I know how you feel, I was diagnosed last Dec and spent 2 weeks in hospital being tested for lots of things. I also have diabetes (on insulin) and found this new chronic condition on top of an existing one was devastating, so much so that I lost the plot the day before I was discharged.

Everyday is started wondering how many times I will visit the bathroom and if I go out will I manage to find bathrooms?

I thought I was getting healthy, I had lost weight and was exercising everyday, I thought I had pulled a muscle or something and that's why I was sore, however it appears not

My GI is considering immunosuppressants and/or surgery cos I might have a stricture, I just try to remember that it is early days and that I was able to accept and get on with the diabetes so will try to do the same with crohns.
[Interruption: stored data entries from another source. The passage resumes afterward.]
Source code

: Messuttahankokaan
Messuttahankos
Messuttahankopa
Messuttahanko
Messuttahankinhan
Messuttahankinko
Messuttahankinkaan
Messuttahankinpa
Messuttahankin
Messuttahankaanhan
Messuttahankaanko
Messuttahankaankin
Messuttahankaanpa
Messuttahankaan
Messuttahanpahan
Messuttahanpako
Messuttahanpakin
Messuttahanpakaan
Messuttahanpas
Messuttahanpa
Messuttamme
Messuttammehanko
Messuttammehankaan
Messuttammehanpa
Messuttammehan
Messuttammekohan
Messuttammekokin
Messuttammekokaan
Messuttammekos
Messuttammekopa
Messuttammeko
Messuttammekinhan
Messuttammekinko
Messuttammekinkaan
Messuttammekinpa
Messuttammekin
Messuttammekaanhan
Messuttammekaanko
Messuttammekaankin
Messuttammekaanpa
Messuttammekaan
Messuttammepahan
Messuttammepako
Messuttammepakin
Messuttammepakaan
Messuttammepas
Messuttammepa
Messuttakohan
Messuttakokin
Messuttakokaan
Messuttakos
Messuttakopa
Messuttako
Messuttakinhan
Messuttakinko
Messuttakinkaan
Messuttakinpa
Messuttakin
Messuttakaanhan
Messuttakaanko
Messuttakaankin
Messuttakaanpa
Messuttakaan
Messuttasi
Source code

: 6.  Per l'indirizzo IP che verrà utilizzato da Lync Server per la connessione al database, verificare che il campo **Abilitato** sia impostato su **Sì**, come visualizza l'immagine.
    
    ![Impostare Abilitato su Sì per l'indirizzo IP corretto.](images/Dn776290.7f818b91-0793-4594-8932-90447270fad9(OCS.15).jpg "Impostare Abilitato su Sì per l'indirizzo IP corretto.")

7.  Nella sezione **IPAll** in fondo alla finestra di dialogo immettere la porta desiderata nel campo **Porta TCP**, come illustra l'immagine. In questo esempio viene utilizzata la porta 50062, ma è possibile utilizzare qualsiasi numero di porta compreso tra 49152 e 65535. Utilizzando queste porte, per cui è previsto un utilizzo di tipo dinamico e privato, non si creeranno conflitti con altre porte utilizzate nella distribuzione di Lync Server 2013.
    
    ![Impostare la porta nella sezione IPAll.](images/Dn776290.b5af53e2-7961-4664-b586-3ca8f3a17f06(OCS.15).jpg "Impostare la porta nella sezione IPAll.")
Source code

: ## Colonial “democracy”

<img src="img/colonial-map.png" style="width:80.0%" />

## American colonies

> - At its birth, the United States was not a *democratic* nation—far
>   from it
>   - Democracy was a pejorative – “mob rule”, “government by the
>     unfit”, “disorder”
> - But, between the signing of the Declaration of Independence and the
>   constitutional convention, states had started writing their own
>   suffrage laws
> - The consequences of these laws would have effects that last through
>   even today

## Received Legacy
Hang in there and don't feel on your own I'm new to this site and it's a Gods send :hug:

 

[mnsun]

Thought I'd drop a few pointers:
a) If you think the Imuran is causing joint pain, which wasn't experienced before, definitely tell the doctor. Some people have experienced Imuran induced joint pains, though it is a less common side effect.
b) In regard to fistulas, I would maybe consider fecal microbiota transplants (FMT therapy). Not sure if it's more widely available overseas as a treatment, but it is just getting popular in the States. I know others on the site have had fistulas close with FMT therapy, which could always be used in conjunction with whatever treatments you choose.
c) Maybe consider LDN which is becoming more widely acceptable as a less physically taxing treatment. It may also be used in conjunction with most treatments except in doses of more than 10 of prednisone. I'm not a doctor please research for yourself. Surf the site.
d) See "Success Stories">"MY Supps for MY Dis-Ease" for my diet leaning bias. Everyone has different food issues due to different segments of the digestive tract affecting the assimilation of different foods, but eliminating some foods could probably help most Crohn's patients. Milk, red meat and grains are just some of the foods most should experiment eliminating.

Best of luck and welcom to the community.